China’s new home prices fell at their fastest pace in more than eight years last month as debt troubles among property developers hurt demand.

Property investment slumped 16.8% year-on-year in March, worse than a 9.0% drop in January-February, while sales tumbled 23.7%, compared with a 20.5% fall in the first two months of the year.

With the Federal Reserve and other developed economies showing no urgency to start cutting interest rates, China may also face a longer period of subpar export growth in a further blow to policymakers’ hopes of engineering a strong economic recovery.

Adding to the challenge for China, authorities also have to contend with ongoing tensions with the United States over trade, technology and geopolitics.

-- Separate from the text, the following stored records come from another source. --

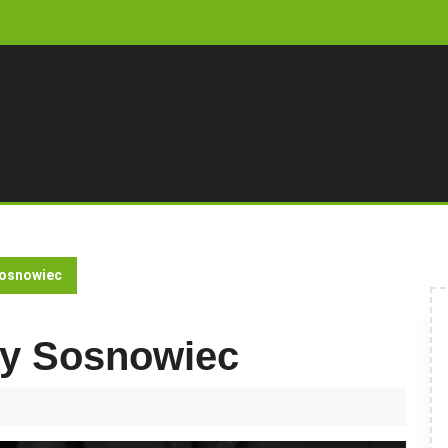
Sosnowiec
wy Sosnowiec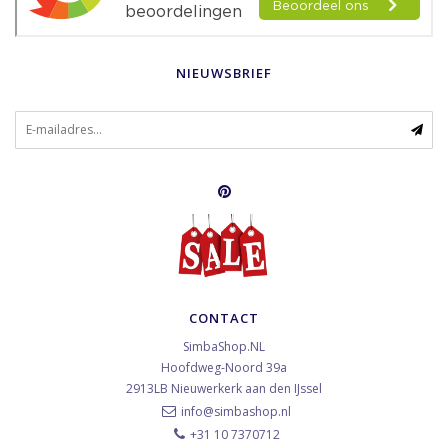
NIEUWSBRIEF
CONTACT
SimbaShop.NL
Hoofdweg-Noord 39a
2913LB
Nieuwerkerk aan den IJssel
info@simbashop.nl
+31 10 7370712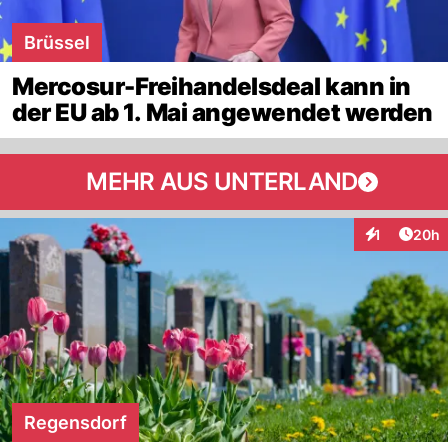
Brüssel
Mercosur-Freihandelsdeal kann in
der EU ab 1. Mai angewendet werden
MEHR AUS UNTERLAND
Artik
1
20h
Interaktione
Regensdorf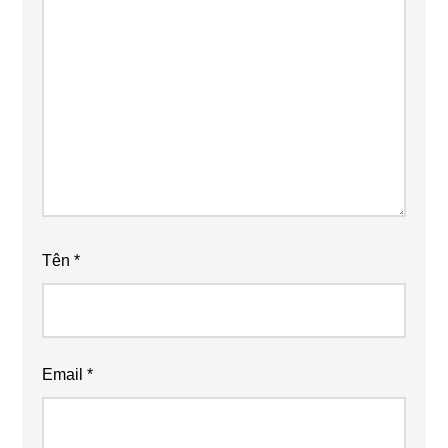
Tên
*
Email
*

Investors are looking to an expected Politburo meeting in April for clues on policy direction, though few analysts expect any major stimulus.

The People’s Bank of China (PBOC) has pledged to step up policy support for the economy this year, with markets betting on further cuts in banks’ reserve requirement ratio and interest rates.

Some analysts believe the central bank faces a challenge as more credit is flowing to production than into consumption, exposing structural flaws in the economy and reducing the effectiveness of its monetary policy tools.

Looking ahead, Jinyue Dong, senior economist at BBVA research, said he believes the “recovery has not got a solid foundation yet as the deep adjustment of real estate market and local government debt overhang still remain the main risks.”

“In addition, geopolitics risks mostly due to China-US confrontations before the US president elections will persist in the foreseeable future.”